Ils s’envolent vers la Belgique grâce aux cerfs-volants,
emportant avec eux ce message, répété inlassablement
: « nous ne sommes pas des terroristes ». Ils survolent
Jérusalem, ville sainte mais interdite, où ils évitent
les tirs israéliens, et puis mettent le cap sur la Méditerranée
et ses plages, si proches à seulement 12km, mais inaccessibles
pour cause de mur, de checks points et de « sécurité
», leitmotiv des autorités israéliennes. L’hypocrisie sécuritaire…Pendant 10 jours, nous partageons le quotidien de
nos stagiaires et de nos partenaires palestiniens dans la région
de Qalqilya. Sur une route de campagne déjà étranglée
de part et d’autre par des clôtures, au-delà du
village de Habla, au milieu de nulle part, un trio de soldats israéliens
bloque les voitures palestiniennes. Les conducteurs doivent attendre
en moyenne 2 heures, sous un soleil vertical, le signe d’un
gamin en treillis qui n’a pas plus de 22 ans. Ces soldats semblent
s’ennuyer profondément, mais ils doivent appliquer des
ordres. « Que faites-vous ici, dans les territoires palestiniens
?» nous demande un soldat. « Et vous ? ». Regard
fuyant, moment de gêne, pas de réponse. Au barrage d’Azzoun
Atma, un village au sud de Qalqilya, le soldat qui interroge est hargneux.

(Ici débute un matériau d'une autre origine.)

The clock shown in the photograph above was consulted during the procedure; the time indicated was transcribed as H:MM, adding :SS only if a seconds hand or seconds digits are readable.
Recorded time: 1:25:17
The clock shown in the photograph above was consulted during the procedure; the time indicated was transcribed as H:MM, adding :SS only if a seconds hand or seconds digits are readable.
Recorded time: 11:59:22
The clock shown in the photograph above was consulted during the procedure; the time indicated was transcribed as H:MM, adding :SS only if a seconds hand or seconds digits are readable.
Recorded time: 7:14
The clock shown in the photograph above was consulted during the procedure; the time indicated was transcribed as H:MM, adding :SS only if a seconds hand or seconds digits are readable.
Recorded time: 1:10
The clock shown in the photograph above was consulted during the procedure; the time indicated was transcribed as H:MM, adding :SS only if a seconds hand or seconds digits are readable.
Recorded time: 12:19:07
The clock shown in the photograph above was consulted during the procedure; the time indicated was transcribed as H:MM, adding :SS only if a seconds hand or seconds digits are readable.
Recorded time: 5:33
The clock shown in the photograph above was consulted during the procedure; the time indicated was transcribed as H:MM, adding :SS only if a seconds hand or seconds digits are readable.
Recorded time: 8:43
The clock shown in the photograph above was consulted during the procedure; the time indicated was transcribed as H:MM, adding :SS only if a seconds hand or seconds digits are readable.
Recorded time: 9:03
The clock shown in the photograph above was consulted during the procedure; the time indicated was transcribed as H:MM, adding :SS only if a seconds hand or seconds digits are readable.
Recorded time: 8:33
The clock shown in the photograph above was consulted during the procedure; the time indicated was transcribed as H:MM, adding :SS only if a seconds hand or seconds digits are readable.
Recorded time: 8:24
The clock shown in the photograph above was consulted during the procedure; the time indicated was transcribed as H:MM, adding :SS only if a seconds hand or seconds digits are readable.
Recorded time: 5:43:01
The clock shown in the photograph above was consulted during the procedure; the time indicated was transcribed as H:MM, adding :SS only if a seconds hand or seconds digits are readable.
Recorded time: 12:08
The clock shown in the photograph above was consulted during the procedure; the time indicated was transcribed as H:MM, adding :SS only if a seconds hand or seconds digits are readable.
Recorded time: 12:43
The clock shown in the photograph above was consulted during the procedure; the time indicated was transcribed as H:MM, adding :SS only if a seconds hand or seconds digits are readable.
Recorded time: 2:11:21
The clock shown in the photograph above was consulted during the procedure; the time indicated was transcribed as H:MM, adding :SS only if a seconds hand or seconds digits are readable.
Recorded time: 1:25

Ici, l’armée de l’Etat hébreu ne laisse
passer que les habitants domiciliés officiellement. Personne
d’extérieur au village, ni les médecins, ni les
enseignants, ni les fonctionnaires de l’Autorité palestinienne
n’ont le droit d’entrer dans le village. Mais à
l’autre bout de la localité, la clôture dite de
sécurité a été découpée.
L’ouverture débouche sur une route express israélienne
qui mène en 10 minutes à Tel Aviv. Des milliers de Palestiniens
s’y engouffrent chaque jour, au vu et su des soldats de Tsahal,
pour chercher du travail côté israélien. Nous
constatons à plusieurs reprises, en plusieurs endroits, et
contrairement à ce qu’affirme le gouvernement israélien,
que le mur ne protège pas des attentats. Ce mur est franchissable,
et les autorités israéliennes le savent. Si les attentats
sont devenus rarissimes, c’est avant tout le résultat
du choix de la grande majorité des Palestiniens. L’étranglement inéluctable…Sur le terrain, l’objectif politique israélien nous apparaît évident, éclatant, inexorable. Le mur et ses clôtures corollaires n’ont qu’un seul but : s’approprier un maximum de terres palestiniennes et garder un minimum de Palestiniens. Nous l’avons vu : tous les moyens sont utilisés, y compris le déversement systématique des égouts provenant des colonies sur les villes et villages palestiniens. La région de Qalqilya est riche en eau mais les stations de pompage sont contrôlées par Israël, y compris celles qui subsistent à l’intérieur du mur. L’Etat hébreu limite la consommation d’eau et facture celle-ci à l’Autorité palestinienne. Il fait payer aux Palestiniens ce qui leur appartient. Un fermier raconte, résigné : « Il y a quelques mois, l’armée est arrivée avec un bulldozer. Les soldats ont détruit ma bergerie. Ils ont placé des barbelés et pendant une semaine, ont interdit l’accès à une partie de mes champs. L’année prochaine, il vous sera probablement impossible de venir ici». Et de fait, les membres d’Artistes contre le mur qui viennent depuis 4 ans prennent la mesure des terres arrachées chaque année en deçà du mur, toujours plus à l’intérieur vers la ville. Nous assistons à l’interminable étranglement de toute une société.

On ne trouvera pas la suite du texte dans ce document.